# Video - "Sweetwater"



## Guest (Dec 10, 2018)

Please watch this video and share it around. It's called "Sweetwater", done by a friend of mine.

Thank you


----------



## [email protected] (Jan 12, 2018)

I hope there is a Special Place in Hell for the people responsible.
Brings a tear to my eye to see what Mankind has done to Gods Creation out of GREED

Rick


----------



## BPReeds (Jan 11, 2013)

excellent video.....its a disaster.....this state is building mega developments as fast as possible to add to the water issues....its all about money....


----------



## Guest (Dec 11, 2018)

If you can, please share that video around. Maybe the right people will eventually see it.


----------



## andypat (Jan 7, 2004)

That breaks my hart. Been going to Venice FL. for thirty years. Lived there for 15 years. Just moved back to Md. three years ago. Glad to be back in Md. This problem will not be fixed for many years/lifetimes. Very sad. Thanks Rick!


----------



## andypat (Jan 7, 2004)

PierRat4Life said:


> If you can, please share that video around. Maybe the right people will eventually see it.

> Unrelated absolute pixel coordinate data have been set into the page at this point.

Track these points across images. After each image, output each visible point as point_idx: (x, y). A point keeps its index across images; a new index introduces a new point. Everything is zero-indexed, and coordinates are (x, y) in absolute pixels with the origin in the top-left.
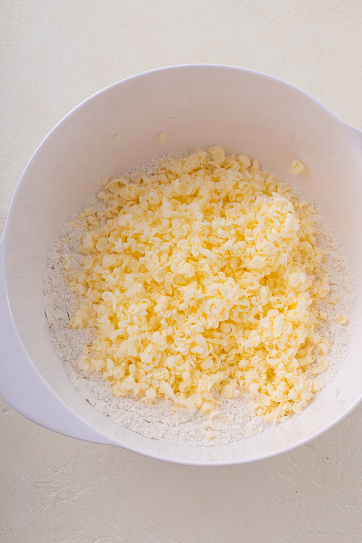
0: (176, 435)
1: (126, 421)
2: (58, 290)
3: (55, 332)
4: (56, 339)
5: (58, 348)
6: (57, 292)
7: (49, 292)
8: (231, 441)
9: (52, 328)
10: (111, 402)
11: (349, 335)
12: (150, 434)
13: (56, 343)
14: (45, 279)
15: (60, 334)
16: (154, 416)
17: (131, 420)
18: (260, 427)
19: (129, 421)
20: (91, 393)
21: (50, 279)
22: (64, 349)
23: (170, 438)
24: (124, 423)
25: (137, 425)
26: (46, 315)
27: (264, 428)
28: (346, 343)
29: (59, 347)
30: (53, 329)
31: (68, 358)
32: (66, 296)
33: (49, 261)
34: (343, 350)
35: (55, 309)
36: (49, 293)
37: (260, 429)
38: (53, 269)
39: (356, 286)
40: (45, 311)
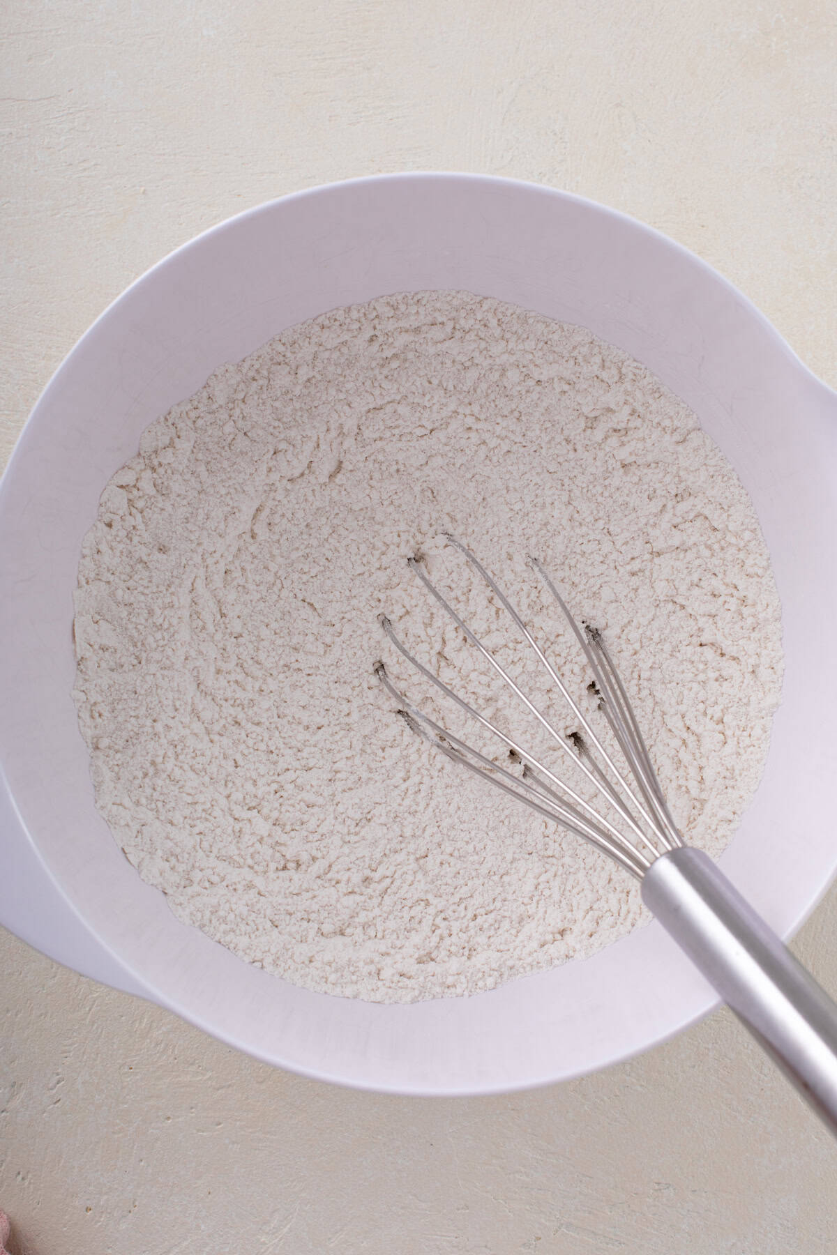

I just put it on facebook, and sent to some friends. Thanks!


----------



## cpicken (May 16, 2005)

*The VIDEO is a compelling indictment of state agencies being captured by the sugar co*



PierRat4Life said:


> Please watch this video and share it around. It's called "Sweetwater", done by a friend of mine.
> 
> Thank you



Thank you for posting. I have sent it to my SOI. Keep fighting. AND Scott is a POS.


----------



## Guest (Dec 15, 2018)

The only thing that speaks is money. If people quit going and let the various boards of tourism know this is why, it will be fixed. I was thinking about going to the Keys this past fall but with all the news of pollution and red tide, I decided to go to Hawaii. It was actually comparable to go to Kauai for a week. Airfare was the only thing more expensive but it wasn't by very much. To rent a house was cheaper than the keys and in Hawaii you get authentic tropical environments like nowhere else in the US. I do want to go back to the keys again, possibly this coming year. I just don't want to deal with commercially created pollution and red tide. Until politicians actually come together and do something, i will continue to be uneasy about vacationing in Florida and Pretty much everyone I know will be as well.


----------